Enola Gay: Last Member Of Crew That Dropped Atomic Bomb On Hiroshima Has Died

  • Enola Gay
    The Boeing B-29 Superfortress "Enola Gay" lands at the Tinian airbase in the Mariana Islands after the atomic bombing mission on Hiroshima, Japan in this U.S. Air Force handout photo dated Aug. 6, 1945. Reuters/US Air Force
  • Enola Gay
    The ground crew of the B-29 "Enola Gay" which atom-bombed Hiroshima, Japan on August 6, 1945 poses for a photo with the aircraft at their base in Tinian, Mariana Islands in this undated U.S. Air Force handout image. Colonel Paul Tibbets, the pilot, stands in the center. REUTERS/U.S. Air Force/Handout
  • vankirk
    Theodore VanKirk, the last surviving Enola Gay crew member, dies at 93. (CBS via Twitter)
1 of 3

The last surviving member of the crew that dropped the atomic bomb on Hiroshima has died in Georgia nearly 70 years after the bombing, which killed 140,000 people. Tom VanKirk says his father, Theodore VanKirk, 93, died Monday in Stone Mountain. VanKirk had been the lone surviving crew member since the death of Morris Jeppson on March 30, 2010.

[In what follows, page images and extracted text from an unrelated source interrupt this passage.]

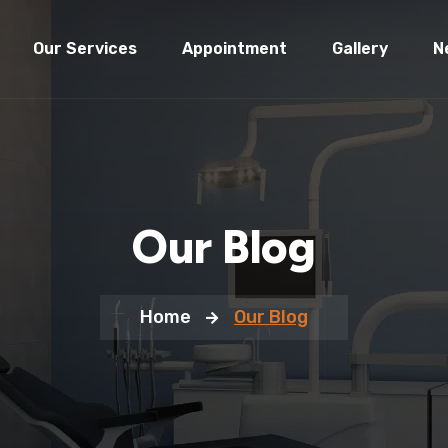
Our Services
Appointment
Gallery
N
Our Blog
Home
Our Blog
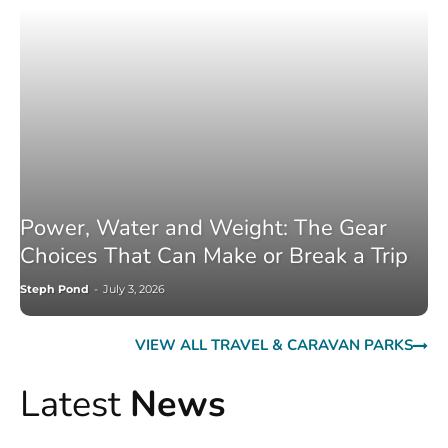
Power, Water and Weight: The Gear
Choices That Can Make or Break a Trip
Steph Pond
-
July 3, 2026
VIEW ALL TRAVEL & CARAVAN PARKS
Latest
News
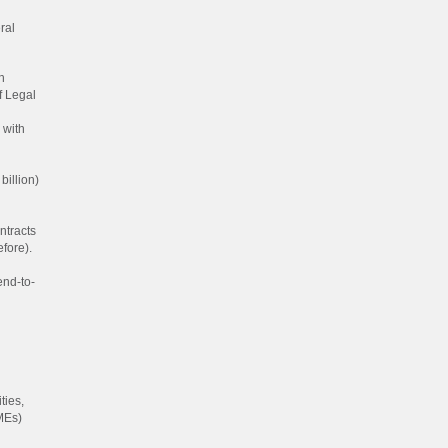
ral
h
f Legal
 with
billion)
ntracts
fore).
end-to-
ties,
MEs)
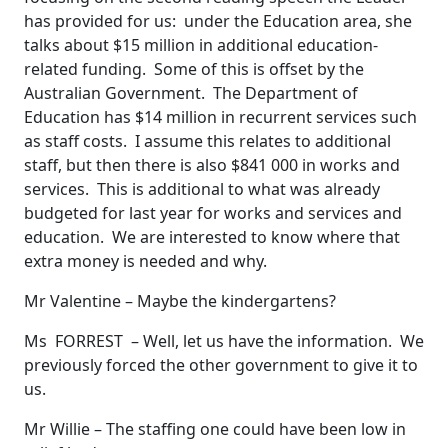
has provided for us: under the Education area, she
talks about $15 million in additional education-
related funding. Some of this is offset by the
Australian Government. The Department of
Education has $14 million in recurrent services such
as staff costs. I assume this relates to additional
staff, but then there is also $841 000 in works and
services. This is additional to what was already
budgeted for last year for works and services and
education. We are interested to know where that
extra money is needed and why.
Mr Valentine – Maybe the kindergartens?
Ms FORREST – Well, let us have the information. We
previously forced the other government to give it to
us.
Mr Willie – The staffing one could have been low in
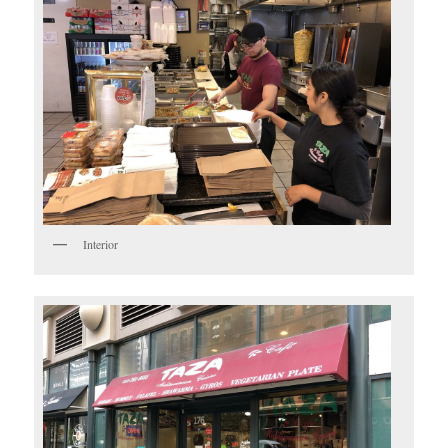
Interior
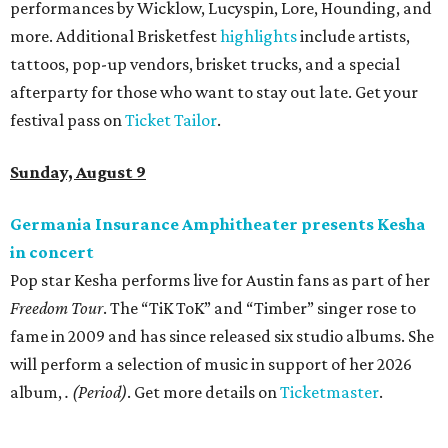
performances by Wicklow, Lucyspin, Lore, Hounding, and
more. Additional Brisketfest
highlights
include artists,
tattoos, pop-up vendors, brisket trucks, and a special
afterparty for those who want to stay out late. Get your
festival pass on
Ticket Tailor
.
Sunday, August 9
Germania Insurance Amphitheater presents Kesha
in concert
Pop star Kesha performs live for Austin fans as part of her
Freedom Tour
. The “TiK ToK” and “Timber” singer rose to
fame in 2009 and has since released six studio albums. She
will perform a selection of music in support of her 2026
album,
. (Period)
. Get more details on
Ticketmaster
.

VanKirk, also known as "Dutch," was the navigator of the Enola Gay, a B-29 Superfortress, that dropped Little Boy -- the world's first atomic bomb -- over the Japanese city of Hiroshima Aug. 6, 1945. The bomb killed 140,000 in Hiroshima. A second atomic bomb, Fat Man, killed 80,000 in Nagasaki three days later.

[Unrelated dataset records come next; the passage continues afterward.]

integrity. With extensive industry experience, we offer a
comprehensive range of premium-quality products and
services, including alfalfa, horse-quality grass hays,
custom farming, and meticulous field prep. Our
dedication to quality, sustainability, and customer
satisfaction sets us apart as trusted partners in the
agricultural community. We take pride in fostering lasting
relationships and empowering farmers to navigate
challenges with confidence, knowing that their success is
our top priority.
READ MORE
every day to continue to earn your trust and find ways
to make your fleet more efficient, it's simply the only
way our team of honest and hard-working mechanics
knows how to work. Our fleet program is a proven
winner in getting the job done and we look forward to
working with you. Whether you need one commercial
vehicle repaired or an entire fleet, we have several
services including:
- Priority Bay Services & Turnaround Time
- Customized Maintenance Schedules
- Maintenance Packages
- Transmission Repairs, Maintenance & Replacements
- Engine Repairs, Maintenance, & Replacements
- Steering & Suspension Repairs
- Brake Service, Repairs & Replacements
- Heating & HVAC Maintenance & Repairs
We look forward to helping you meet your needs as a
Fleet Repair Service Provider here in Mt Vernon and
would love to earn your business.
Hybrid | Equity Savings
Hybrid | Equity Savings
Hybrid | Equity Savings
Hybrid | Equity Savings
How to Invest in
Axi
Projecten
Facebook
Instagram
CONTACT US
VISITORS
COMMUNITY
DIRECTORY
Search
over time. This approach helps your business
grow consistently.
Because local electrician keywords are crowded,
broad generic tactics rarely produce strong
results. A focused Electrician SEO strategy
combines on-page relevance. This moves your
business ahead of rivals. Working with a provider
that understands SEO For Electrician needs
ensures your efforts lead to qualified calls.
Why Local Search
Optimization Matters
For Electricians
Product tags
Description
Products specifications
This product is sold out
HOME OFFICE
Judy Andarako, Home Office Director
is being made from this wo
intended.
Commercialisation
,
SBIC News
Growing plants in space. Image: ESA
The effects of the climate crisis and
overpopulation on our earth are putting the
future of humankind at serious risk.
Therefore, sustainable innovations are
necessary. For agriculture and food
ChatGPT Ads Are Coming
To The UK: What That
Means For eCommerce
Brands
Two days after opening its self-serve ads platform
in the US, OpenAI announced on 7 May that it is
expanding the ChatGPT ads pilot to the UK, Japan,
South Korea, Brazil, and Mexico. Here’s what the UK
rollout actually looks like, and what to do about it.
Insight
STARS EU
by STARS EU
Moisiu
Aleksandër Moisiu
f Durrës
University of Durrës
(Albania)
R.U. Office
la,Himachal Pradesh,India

In a 2005 interview with the Associated Press, VanKirk said his World War II experience showed wars and atomic bombs don't settle anything, and he'd like to see the weapons abolished. But he also said he’d do it again.

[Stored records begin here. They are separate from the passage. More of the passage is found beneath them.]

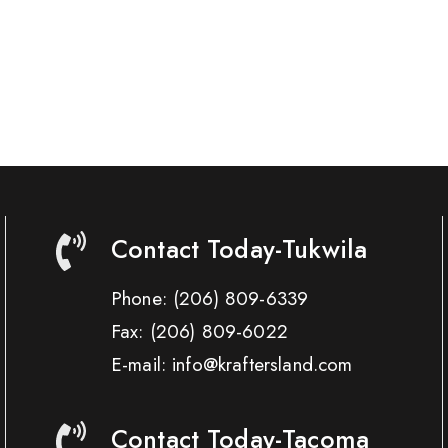
Contact Today-Tukwila
Phone:
(206) 809-6339
Fax:
(206) 809-6022
E-mail: info@kraftersland.com
Contact Today-Tacoma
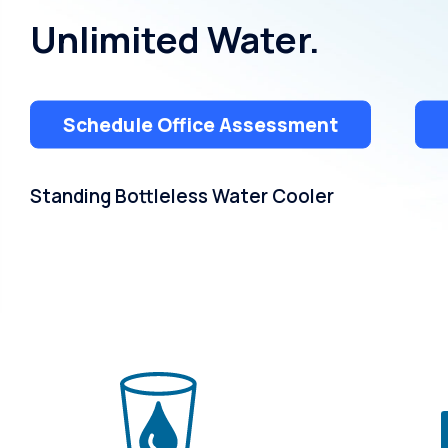
Unlimited Water.
Schedule Office Assessment
Standing Bottleless Water Cooler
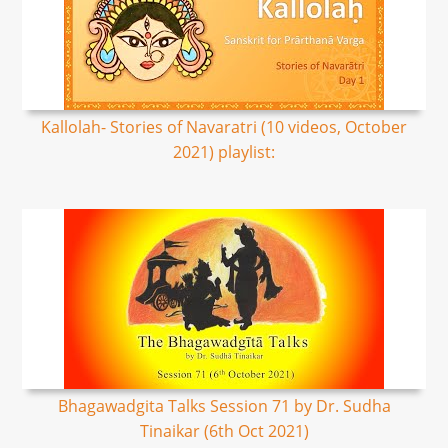
Kallolah- Stories of Navaratri (10 videos, October
2021) playlist:
Bhagawadgita Talks Session 71 by Dr. Sudha
Tinaikar (6th Oct 2021)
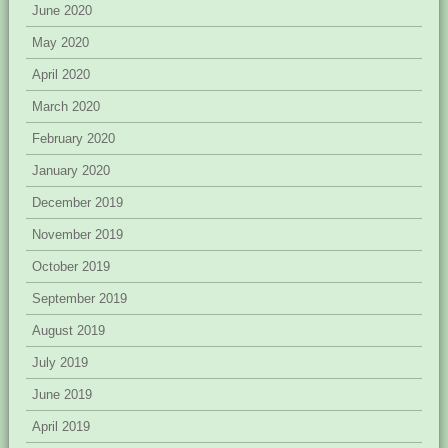
June 2020
May 2020
April 2020
March 2020
February 2020
January 2020
December 2019
November 2019
October 2019
September 2019
August 2019
July 2019
June 2019
April 2019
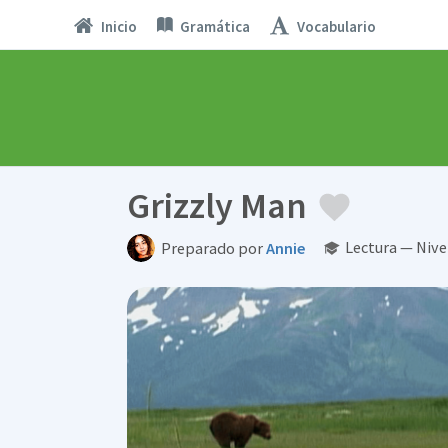
Inicio
Gramática
Vocabulario
Grizzly Man
Lectura — Nive
Preparado por
Annie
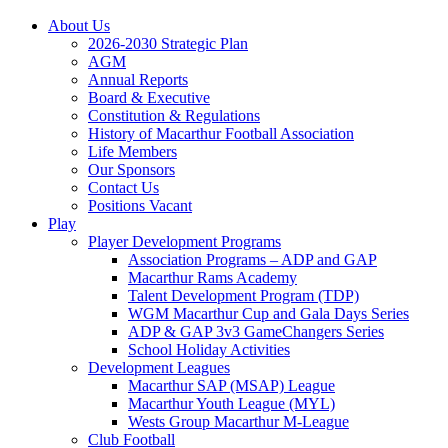
About Us
2026-2030 Strategic Plan
AGM
Annual Reports
Board & Executive
Constitution & Regulations
History of Macarthur Football Association
Life Members
Our Sponsors
Contact Us
Positions Vacant
Play
Player Development Programs
Association Programs – ADP and GAP
Macarthur Rams Academy
Talent Development Program (TDP)
WGM Macarthur Cup and Gala Days Series
ADP & GAP 3v3 GameChangers Series
School Holiday Activities
Development Leagues
Macarthur SAP (MSAP) League
Macarthur Youth League (MYL)
Wests Group Macarthur M-League
Club Football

VanKirk flew on his share of noteworthy missions though none compared with the Enola Gay for historical impact or human loss. Along with pilot Paul Tibbets and bombardier Tom Ferebee (both of whom also later flew on the Enola Gay), he participated in 11 bombing missions out of England early in the war, and in October 1942 flew with Gen. Mark Clark to Gibraltar for a North Africa meeting with his French counterparts. That November the same crew flew Gen. Dwight Eisenhower to Gibraltar to take command of the North African Allied invasion. In June 1943, VanKirk took a break from the war, returning to the U.S. after having flown on 58 missions. He then resumed his service to train for the Hiroshima bombing from November 1944 to June 1945.

During the bombing run, VanKirk helped confirm the winds and target coordinates as the Enola Gay flew over Hiroshima. At a few seconds after 9:15 a.m. local time the bomb was released, changing the world forever. VanKirk was 24 years old at the time.

Asked during a 1995 interview with the New York Times if he would do it again if he could go back in time, VanKirk said that if the circumstances were the same, then yes.

“We were at war for five years,” he said. “We were fighting an enemy that had a reputation for never surrendering, never accepting defeat. It's really hard to talk about morality and war in the same sentence. In a war, there are so many questionable things done. Where was the morality in the bombing of Coventry, or the bombing of Dresden, or the Bataan death march, or the Rape of Nanking, or the bombing of Pearl Harbor? I believe that when you're in a war, a nation must have the courage to do what it must to win the war with a minimum loss of lives.”

In October 2007, according to Wikipedia, Van Kirk auctioned off the flight log he kept on board the Enola Gay for $358,500. He also published a memoir titled "My True Course."